Businesses based in Cyprus will be obliged to declare their true owners, as Cyprus takes steps to shed its spotty reputation as a money-laundering haven, to protect its fragile economy and to attract foreign investment, a senior government official said Wednesday.
As of next year, such information will also be made available to the public.
Companies will need to file their data with a new registry which went online last month, which “bolsters transparency in what is often a murky web of false fronts behind which money laundering and other illicit activities can take place,” said Commerce and Energy Minister Natasa Pilides.
Talking at an online seminar, Pilides said the new registry will be “recording the correct and updated information regarding the true beneficiary which is instrumental in tracking down criminals who would otherwise conceal their identity behind a company structure”.

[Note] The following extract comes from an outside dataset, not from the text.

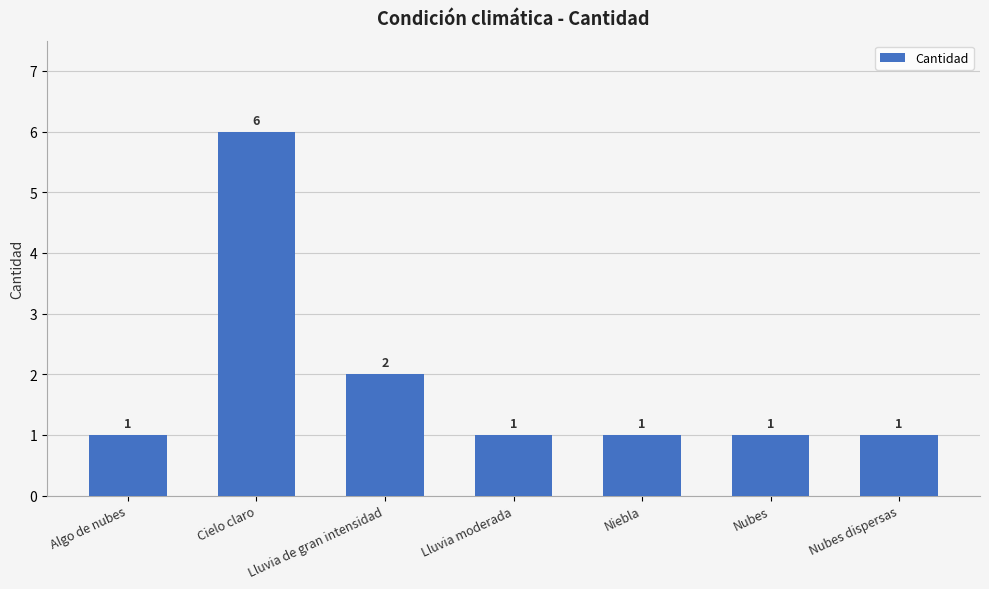

What is the label of the 6th bar from the right?

Cielo claro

The minister stressed that money laundering, as well as the financing of terrorism and organised crime, remain major problems for the international community, which is why the European Union is trying to introduce regulations at the central level.
Cyprus has for years been struggling to clear its name as a money-laundering haven, to protect its fragile economy and to attract foreign investment.
Recently the island’s lawmakers introduced a number of laws to ward off nefarious businesses from taking advantage of low corporate taxes, among those being double taxation avoidance treaties.
The latter treaties provide that companies will be taxed in the country where they produce their goods or services, putting an end to shell companies taking advantage of Cyprus’ lenient tax system.
12 months to sign up
All companies and other legal entities registered in Cyprus prior to March 16 will be given up to 12 months to sign up with the Cypriot government portal Ariadni and declare their true owner.
The true beneficiary of a company is defined as any individual holding more than 25% of the equity, the majority of voting rights or exercising effective control of the entity through other means such as family connections.
If no individual meets the ownership requirements, then a senior executive must be assigned as the owner.
Companies that have registered after March 16 have 30 days to provide the information.
Due to legal restrictions, access to the ownership information will be restricted to monetary bodies, police, the tax department, and financial crimes investigators (MOKAS) for the next year.
Public access to this information could be granted in 2022, following legislative changes.
The EU aims to put all member states’ company registries listing the true owners in a single, centralised database.